* [Tasks to complete]:
- A) Return the passage from the comments on secondary infertility below, starting at "Prayers for you….and" and ending at "so long ago!".
- B) Answer these questions about the comments on secondary infertility below:
(i) How old is the only child of the first commenter?
(ii) How many children does the commenter who shares her friend's story have?
(iii) How many years later did the last commenter have a second child?

* [Extract to read]:
>>>>>

Even though I cannot comment on parent a second child (we have one sweet 6 year old and secondary infertility), your post (2nd paragraph) has given me encouragement! No matter what happens in the future, I am working to embrace the one blessing we have, and praying for protection from the lies that claim our small family is bad, our family is deficient, our child is severely lacking due to no siblings, etc. Thanks for the boost!

 

B, I just wanted to quickly share something a wise and devout friend once shared with me (she also had secondary infertility.)

She was talking to another mom with a very large family one day, and wistfully said something about wishing for a big, perfect catholic family. The mom-of-many said, “Sweetheart, your family is great just the way it is. Never forget the only perfect family that ever was had only one Child. It was just Mary, Joseph, and our Lord.”

Blessings to you from a mom of four—the Lord is kind and merciful, and he has plans to help us, not hurt us.

 

Prayers for you….and hope as we also dealt with 2ndry infert. along with multiple misc. and losses….7 years later and right after we “gave up” and decided to just concentrate on the gift we had we were blessed with our 2nd…..and nearly the same time frame later the Lord showed his sense of humor (or perhaps his own timing plans) and blessed us with our “bonus blessing”.... in a time we would not have picked—-in circumstances that were “not right” and left us turned inside out again….and He proved it to be “the perfect time”.  It’s never easy but I LOVE the comment about the Holy Family and wish someone had pointed that out to me so long ago!

<<<<<

* [Provided records]:
>>>>>

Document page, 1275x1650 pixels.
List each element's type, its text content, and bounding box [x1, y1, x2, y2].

<<<<<
>>>>>

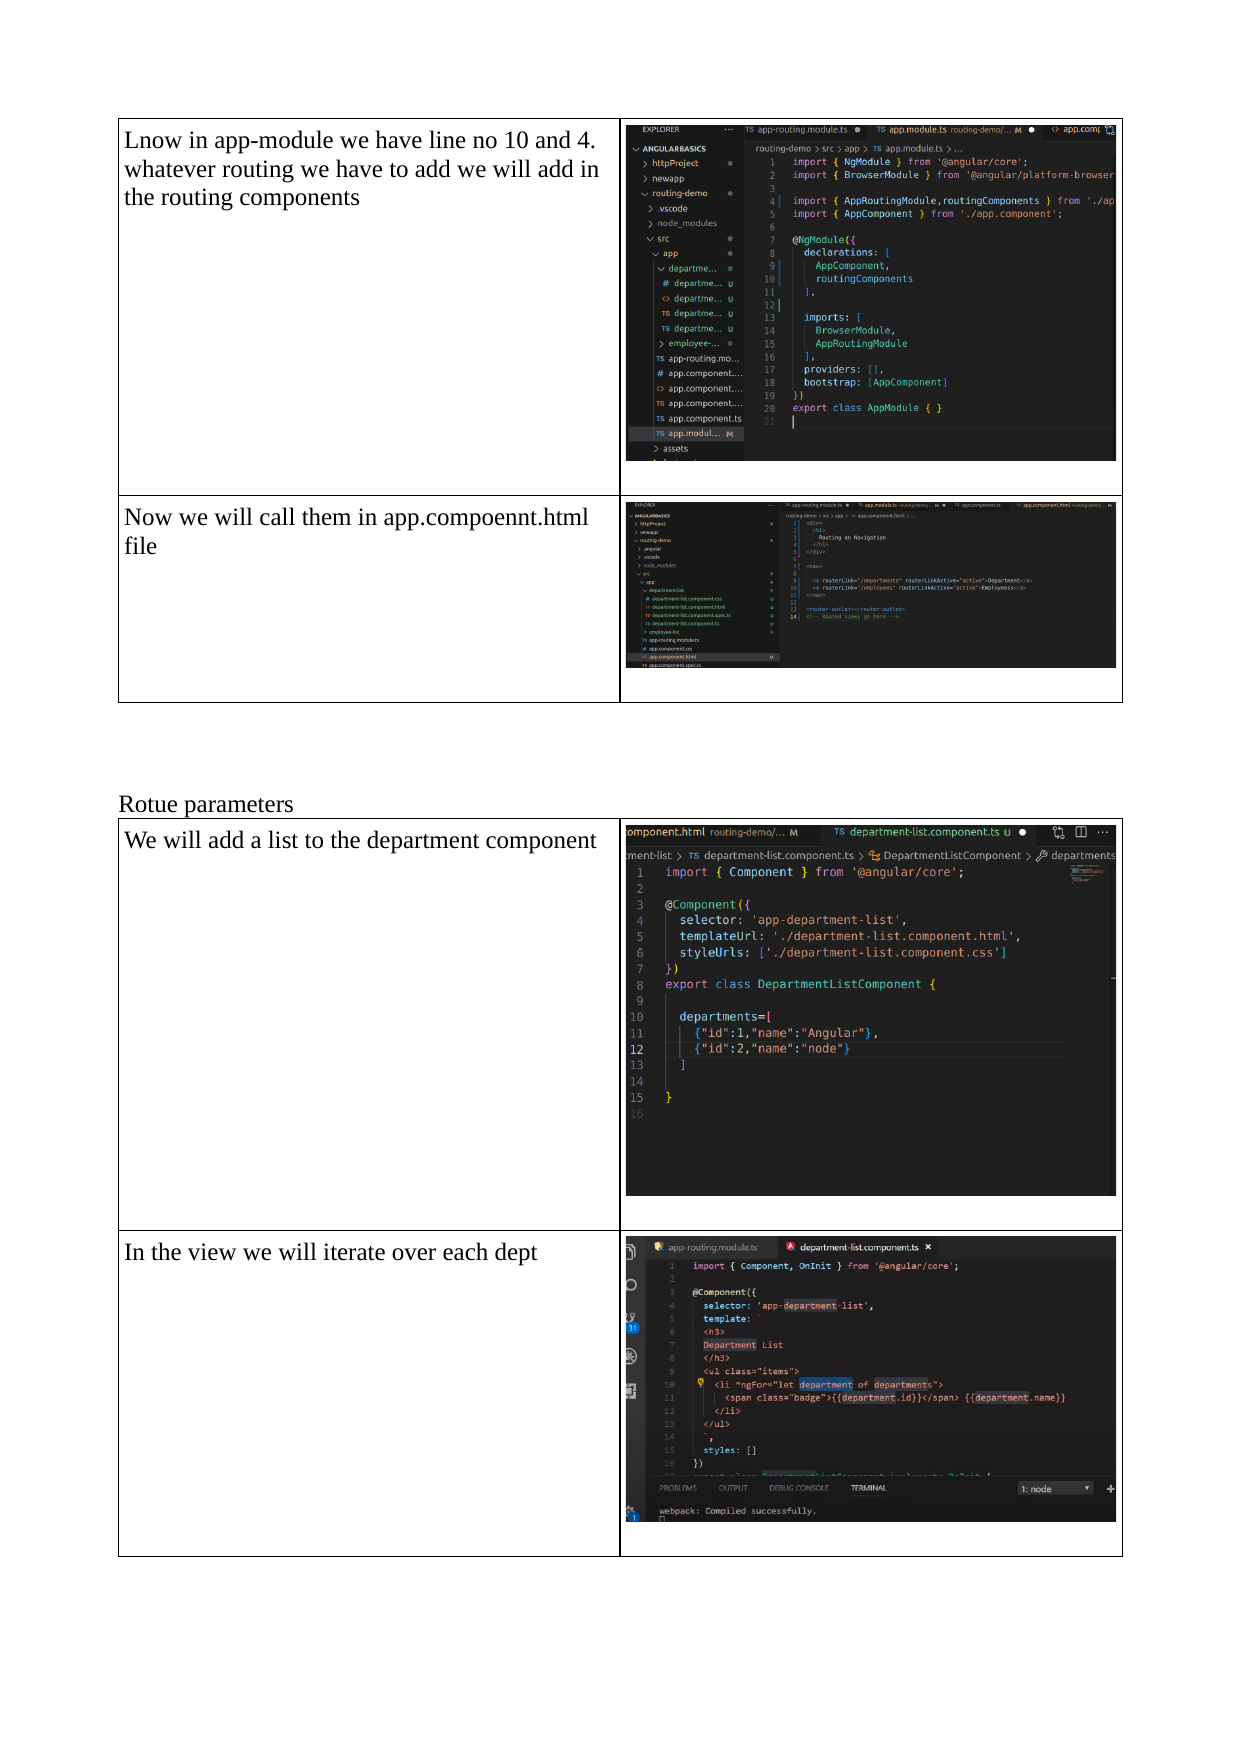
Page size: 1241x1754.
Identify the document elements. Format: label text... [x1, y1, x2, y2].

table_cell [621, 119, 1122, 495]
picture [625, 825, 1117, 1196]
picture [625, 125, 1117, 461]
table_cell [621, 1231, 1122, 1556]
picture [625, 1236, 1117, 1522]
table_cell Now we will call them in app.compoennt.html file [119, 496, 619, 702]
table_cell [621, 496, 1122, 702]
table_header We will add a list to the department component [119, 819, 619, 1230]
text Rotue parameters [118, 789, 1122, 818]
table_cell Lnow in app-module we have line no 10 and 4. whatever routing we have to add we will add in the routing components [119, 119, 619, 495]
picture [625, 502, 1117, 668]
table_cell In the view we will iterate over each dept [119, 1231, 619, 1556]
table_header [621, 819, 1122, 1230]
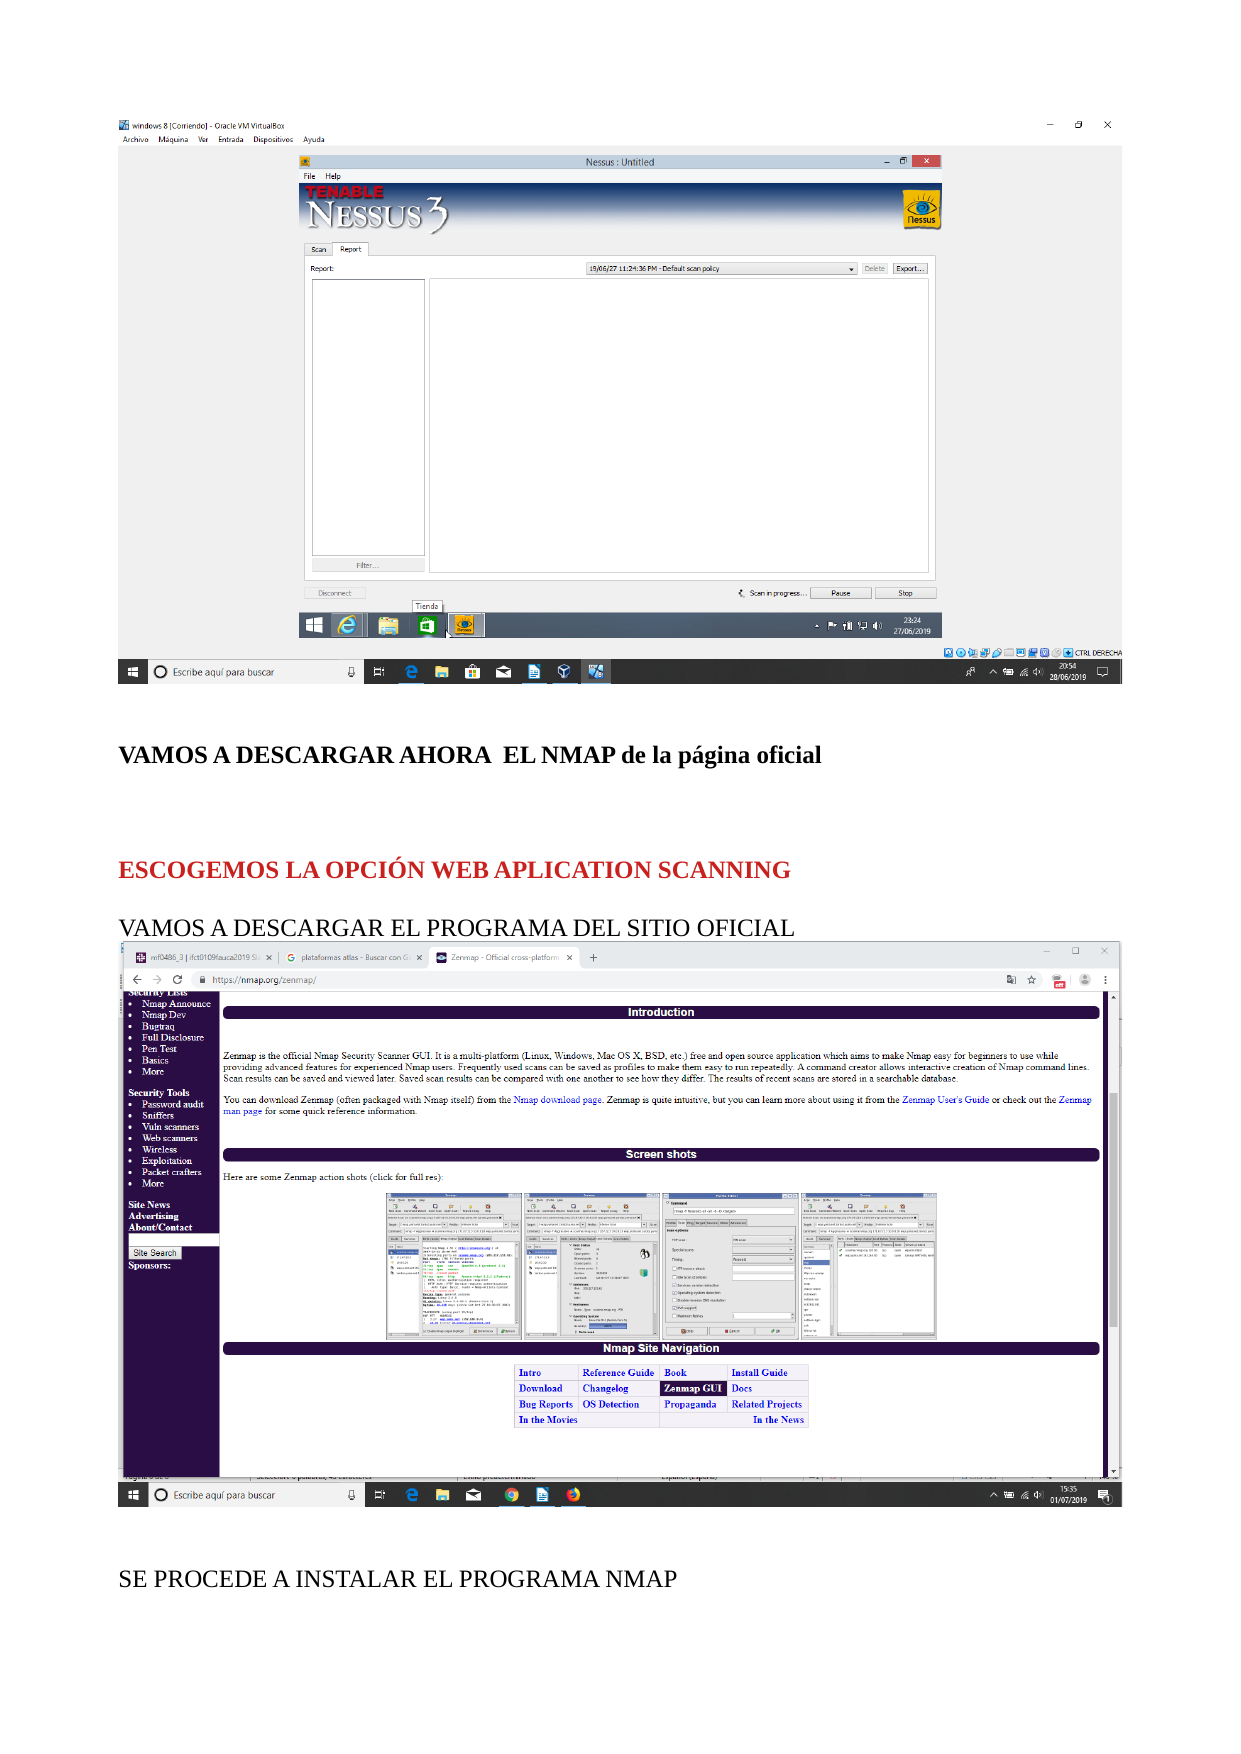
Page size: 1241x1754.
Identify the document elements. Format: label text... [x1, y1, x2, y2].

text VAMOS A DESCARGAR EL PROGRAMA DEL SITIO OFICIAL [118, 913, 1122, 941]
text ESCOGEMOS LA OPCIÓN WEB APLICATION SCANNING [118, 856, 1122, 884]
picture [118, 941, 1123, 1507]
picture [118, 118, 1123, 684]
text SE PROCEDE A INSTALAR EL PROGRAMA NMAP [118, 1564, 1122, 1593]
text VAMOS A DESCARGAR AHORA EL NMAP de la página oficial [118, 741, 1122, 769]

<<<<<

* [Responses by task]:
- A)
Prayers for you….and hope as we also dealt with 2ndry infert. along with multiple misc. and losses….7 years later and right after we “gave up” and decided to just concentrate on the gift we had we were blessed with our 2nd…..and nearly the same time frame later the Lord showed his sense of humor (or perhaps his own timing plans) and blessed us with our “bonus blessing”.... in a time we would not have picked—-in circumstances that were “not right” and left us turned inside out again….and He proved it to be “the perfect time”.  It’s never easy but I LOVE the comment about the Holy Family and wish someone had pointed that out to me so long ago!

- B)
(i) Six years old.
(ii) Four.
(iii) Seven years.